Gli effetti destabilizzanti della spinta degli intransigenti per il controllo totale hanno spinto alcuni leader veterani ad avviare un processo di consultazioni  attraverso il divario ideologico e politico. Uno dei leader di questo sforzo è il presidente del parlamento iraniano Mohammad Bagher Ghalibaf. Può sembrare paradossale che un uomo che ha trascorso la sua carriera come una figura potente nell’apparato di sicurezza stia ora difendendo l’idea di allontanarsi dall’abisso dell’autocrazia sfrenata. Ma come suggeriscono le sue stesse dichiarazioni, ciò che Ghalibaf sembra temere di più è che la repressione violenta delle proteste in nome di una posizione estremista su questioni come il codice di abbigliamento del Paese polarizzerà ulteriormente la società, facendo così il gioco di coloro che ha etichettato come “ I nemici” del sistema. Questa preoccupazione riflette il pragmatismo culturalmente conservatore di un gruppo eterogeneo di leader veterani che ora chiedono “riforme”. Sebbene Ghalibaf e i suoi alleati abbiano evitato di definire tali riforme in modo più chiaro, i loro sforzi suggeriscono che mentre la lotta per la successione passa da un ribollire a un punto di ebollizione, stanno cercando di trovare una via per tornare a un qualche tipo di politica.

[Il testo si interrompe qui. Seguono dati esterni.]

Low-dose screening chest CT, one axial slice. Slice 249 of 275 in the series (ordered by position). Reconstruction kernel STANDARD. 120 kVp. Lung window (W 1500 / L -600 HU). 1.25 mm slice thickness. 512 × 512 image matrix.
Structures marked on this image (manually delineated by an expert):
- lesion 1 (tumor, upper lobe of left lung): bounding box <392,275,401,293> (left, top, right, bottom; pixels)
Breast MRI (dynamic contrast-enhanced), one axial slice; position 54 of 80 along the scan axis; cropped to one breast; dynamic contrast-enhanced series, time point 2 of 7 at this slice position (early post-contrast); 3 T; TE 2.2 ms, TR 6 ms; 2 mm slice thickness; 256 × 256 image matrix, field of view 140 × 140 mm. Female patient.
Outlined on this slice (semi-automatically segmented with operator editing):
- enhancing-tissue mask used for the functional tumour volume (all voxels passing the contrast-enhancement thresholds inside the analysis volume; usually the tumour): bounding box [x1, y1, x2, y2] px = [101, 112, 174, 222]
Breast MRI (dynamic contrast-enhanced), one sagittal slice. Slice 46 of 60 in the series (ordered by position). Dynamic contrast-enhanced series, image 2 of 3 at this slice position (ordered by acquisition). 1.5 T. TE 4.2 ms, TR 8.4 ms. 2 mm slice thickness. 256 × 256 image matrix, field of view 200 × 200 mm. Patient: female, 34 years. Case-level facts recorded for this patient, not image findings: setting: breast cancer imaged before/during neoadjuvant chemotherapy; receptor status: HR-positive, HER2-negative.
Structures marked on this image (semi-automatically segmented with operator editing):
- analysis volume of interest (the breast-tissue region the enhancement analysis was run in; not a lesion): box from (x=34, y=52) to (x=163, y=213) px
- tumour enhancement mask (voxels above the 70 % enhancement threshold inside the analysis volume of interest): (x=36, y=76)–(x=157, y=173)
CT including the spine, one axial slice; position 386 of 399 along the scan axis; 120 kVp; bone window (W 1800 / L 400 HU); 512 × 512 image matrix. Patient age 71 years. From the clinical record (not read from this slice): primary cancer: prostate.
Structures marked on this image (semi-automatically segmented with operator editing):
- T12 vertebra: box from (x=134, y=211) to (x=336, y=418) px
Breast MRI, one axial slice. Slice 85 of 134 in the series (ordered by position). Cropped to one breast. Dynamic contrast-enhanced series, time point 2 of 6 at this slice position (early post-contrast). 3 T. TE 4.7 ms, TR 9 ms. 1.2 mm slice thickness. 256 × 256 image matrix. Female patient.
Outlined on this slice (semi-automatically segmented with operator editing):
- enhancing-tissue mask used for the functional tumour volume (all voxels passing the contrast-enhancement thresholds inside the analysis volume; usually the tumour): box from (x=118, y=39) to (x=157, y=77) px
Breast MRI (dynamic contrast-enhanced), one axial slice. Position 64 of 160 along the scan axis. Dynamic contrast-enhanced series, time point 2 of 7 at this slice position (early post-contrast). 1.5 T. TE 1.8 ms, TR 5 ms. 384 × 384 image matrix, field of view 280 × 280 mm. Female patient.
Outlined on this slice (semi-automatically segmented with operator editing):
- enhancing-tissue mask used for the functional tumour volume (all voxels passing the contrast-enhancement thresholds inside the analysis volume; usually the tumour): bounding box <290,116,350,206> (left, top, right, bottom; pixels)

I sostenitori della linea dura stanno fermamente respingendo questi sforzi. Allo stesso tempo, tuttavia, la lotta per la successione potrebbe non fornire la chiarezza che cercano. Infatti, se il Consiglio degli esperti non riesce a raggiungere un accordo, la costituzione prevede che possa creare un “consiglio direttivo” temporaneo di figure religiose che governerà fino a quando non verrà scelto un solo candidato. Se questo tipo di sistema di governo collettivo – con tutte le incertezze che comporta – dura per settimane o mesi, potrebbe spingere l’IRGC a imporre il suo candidato favorito. Una tale mossa evidenzierebbe l’incapacità dei leader iraniani di trovare una formula praticabile per salvare la Repubblica islamica dal barcollare verso la propria forma di dispotismo.